Guides for Scheduling

“One of our big goals was to make a template for this kind of study,” Bryant said. And in fact, since the Vanderbilt team published their findings, he says several other groups have reported similar results.

“Our results provide clear indication that doctors and patients would do well to include proximity to COVID in their thinking.”

“The virus mutates, and there are new vaccines, so it’s useful for people to keep looking at this relationship,” Bryant said.

The authors acknowledge that in any individual patient’s case, many considerations can influence the best timing for surgery.

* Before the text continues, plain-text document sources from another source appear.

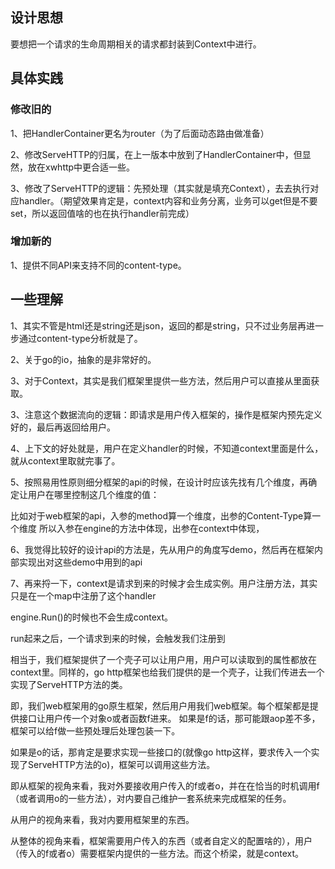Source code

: ## 设计思想

要想把一个请求的生命周期相关的请求都封装到Context中进行。

## 具体实践

### 修改旧的

1、把HandlerContainer更名为router（为了后面动态路由做准备）

2、修改ServeHTTP的归属，在上一版本中放到了HandlerContainer中，但显然，放在xwhttp中更合适一些。

3、修改了ServeHTTP的逻辑：先预处理（其实就是填充Context），去去执行对应handler。（期望效果肯定是，context内容和业务分离，业务可以get但是不要set，所以返回值啥的也在执行handler前完成）

### 增加新的

1、提供不同API来支持不同的content-type。

## 一些理解

1、其实不管是html还是string还是json，返回的都是string，只不过业务层再进一步通过content-type分析就是了。

2、关于go的io，抽象的是非常好的。

3、对于Context，其实是我们框架里提供一些方法，然后用户可以直接从里面获取。

3、注意这个数据流向的逻辑：即请求是用户传入框架的，操作是框架内预先定义好的，最后再返回给用户。

4、上下文的好处就是，用户在定义handler的时候，不知道context里面是什么，就从context里取就完事了。

5、按照易用性原则细分框架的api的时候，在设计时应该先找有几个维度，再确定让用户在哪里控制这几个维度的值：

比如对于web框架的api，入参的method算一个维度，出参的Content-Type算一个维度
所以入参在engine的方法中体现，出参在context中体现，

6、我觉得比较好的设计api的方法是，先从用户的角度写demo，然后再在框架内部实现出对这些demo中用到的api

7、再来捋一下，context是请求到来的时候才会生成实例。用户注册方法，其实只是在一个map中注册了这个handler

engine.Run()的时候也不会生成context。

run起来之后，一个请求到来的时候，会触发我们注册到

相当于，我们框架提供了一个壳子可以让用户用，用户可以读取到的属性都放在context里。同样的，go http框架也给我们提供的是一个壳子，让我们传进去一个实现了ServeHTTP方法的类。

即，我们web框架用的go原生框架，然后用户用我们web框架。每个框架都是提供接口让用户传一个对象o或者函数f进来。
如果是f的话，那可能跟aop差不多，框架可以给f做一些预处理后处理包装一下。

如果是o的话，那肯定是要求实现一些接口的(就像go http这样，要求传入一个实现了ServeHTTP方法的o)，框架可以调用这些方法。

即从框架的视角来看，我对外要接收用户传入的f或者o，并在在恰当的时机调用f（或者调用o的一些方法），对内要自己维护一套系统来完成框架的任务。

从用户的视角来看，我对内要用框架里的东西。

从整体的视角来看，框架需要用户传入的东西（或者自定义的配置啥的），用户（传入的f或者o）需要框架内提供的一些方法。而这个桥梁，就是context。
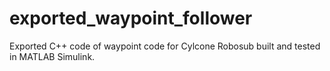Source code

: # exported_waypoint_follower
Exported C++ code of waypoint code for Cylcone Robosub built and tested in MATLAB Simulink.
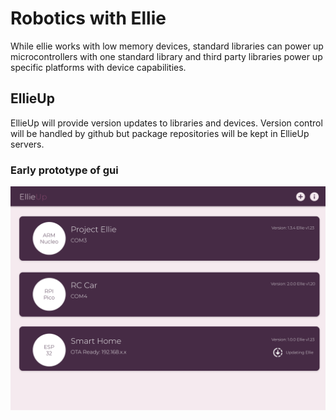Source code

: # Robotics with Ellie

While ellie works with low memory devices, standard libraries can power up microcontrollers with one standard library and third party libraries power up specific platforms with device capabilities.

## EllieUp

EllieUp will provide version updates to libraries and devices. Version control will be handled by github but package repositories will be kept in EllieUp servers.

### Early prototype of gui
![icon](./picture/ellieUp.png)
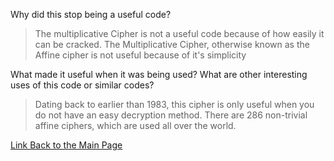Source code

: Why did this stop being a useful code? 

> The multiplicative Cipher is not a useful code because of how easily it can be cracked. The Multiplicative Cipher, otherwise known as the Affine cipher is not useful because of it's simplicity

What made it useful when it was being used? What are other interesting uses of this code or similar codes?
> Dating back to earlier than 1983, this cipher is only useful when you do not have an easy decryption method. There are 286 non-trivial affine ciphers, which are used all over the world.

[Link Back to the Main Page](ReadMe.md)
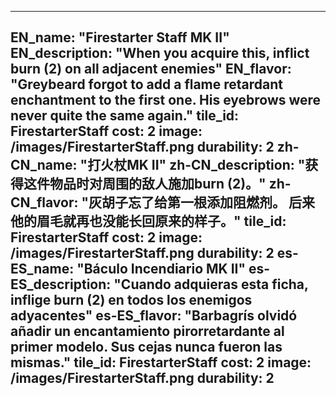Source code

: ---

EN_name: "Firestarter Staff MK II"
EN_description: "When you acquire this, inflict burn (2) on all adjacent enemies"
EN_flavor: "Greybeard forgot to add a flame retardant enchantment to the first one. His eyebrows were never quite the same again."
tile_id: FirestarterStaff
cost: 2
image: /images/FirestarterStaff.png
durability: 2
zh-CN_name: "打火杖MK II"
zh-CN_description: "获得这件物品时对周围的敌人施加burn (2)。"
zh-CN_flavor: "灰胡子忘了给第一根添加阻燃剂。 后来他的眉毛就再也没能长回原来的样子。"
tile_id: FirestarterStaff
cost: 2
image: /images/FirestarterStaff.png
durability: 2
es-ES_name: "Báculo Incendiario MK II"
es-ES_description: "Cuando adquieras esta ficha, inflige burn (2) en todos los enemigos adyacentes"
es-ES_flavor: "Barbagrís olvidó añadir un encantamiento pirorretardante al primer modelo. Sus cejas nunca fueron las mismas."
tile_id: FirestarterStaff
cost: 2
image: /images/FirestarterStaff.png
durability: 2
---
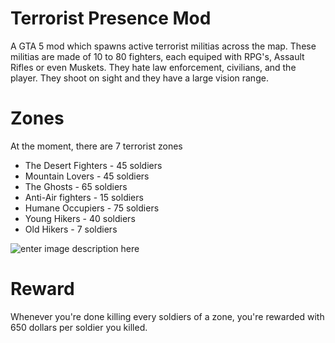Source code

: # Terrorist Presence Mod
A GTA 5 mod which spawns active terrorist militias across the map.
These militias are made of 10 to 80 fighters, each equiped with RPG's, Assault Rifles or even Muskets. They hate law enforcement, civilians, and the player. They shoot on sight and they have a large vision range.

# Zones
At the moment, there are 7 terrorist zones

 - The Desert Fighters - 45 soldiers
 - Mountain Lovers - 45 soldiers
 - The Ghosts - 65 soldiers
 - Anti-Air fighters - 15 soldiers
 - Humane Occupiers - 75 soldiers
 - Young Hikers - 40 soldiers
 - Old Hikers - 7 soldiers

![enter image description here](https://i.imgur.com/evwnGhD.png)

# Reward
Whenever you're done killing every soldiers of a zone, you're rewarded with 650 dollars per soldier you killed.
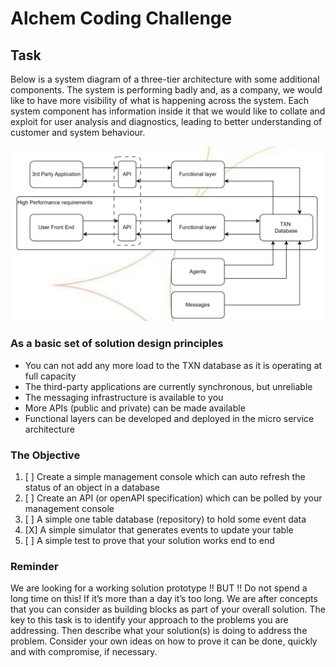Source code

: # Alchem Coding Challenge

## Task 
Below is a system diagram of a three-tier architecture with some additional components.
The system is performing badly and, as a company, we would like to have more visibility of
what is happening across the system. Each system component has information inside it that
we would like to collate and exploit for user analysis and diagnostics, leading to better
understanding of customer and system behaviour. 

![image](images/diagram.png)

### As a basic set of solution design principles
- You can not add any more load to the TXN database as it is operating at full capacity
- The third-party applications are currently synchronous, but unreliable
- The messaging infrastructure is available to you
- More APIs (public and private) can be made available
- Functional layers can be developed and deployed in the micro service architecture

### The Objective
1. [ ] Create a simple management console which can auto refresh the status of an object
in a database
2. [ ] Create an API (or openAPI specification) which can be polled by your management
console
3. [ ] A simple one table database (repository) to hold some event data
4. [X] A simple simulator that generates events to update your table
5. [ ] A simple test to prove that your solution works end to end

### Reminder

We are looking for a working solution prototype !! BUT !! Do not spend a long time on this!
If it’s more than a day it’s too long. We are after concepts that you can consider as building
blocks as part of your overall solution.
The key to this task is to identify your approach to the problems you are addressing. Then
describe what your solution(s) is doing to address the problem.
Consider your own ideas on how to prove it can be done, quickly and with compromise, if
necessary.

“Our results provide clear indication that doctors and patients would do well to include proximity to COVID in their thinking,” Freundlich said.

About the Expert

Robert Freundlich, M.D.

Robert E. Freundlich, M.D., M.S.C.I., is an associate professor of anesthesiology and biomedical informatics and chief of the Anesthesiology Informatics Research Division at Vanderbilt University Medical Center. His clinical practice is a mix of operating room anesthesiology and attending in the intensive care units. His research focuses on leveraging EHR data to better understand and prevent complications after surgery.

John Bryant, M.D.

John Bryant, M.D., is an assistant professor of anesthesiology at Vanderbilt University Medical Center. He specializes in both cardiac anesthesiology, as well as critical care medicine.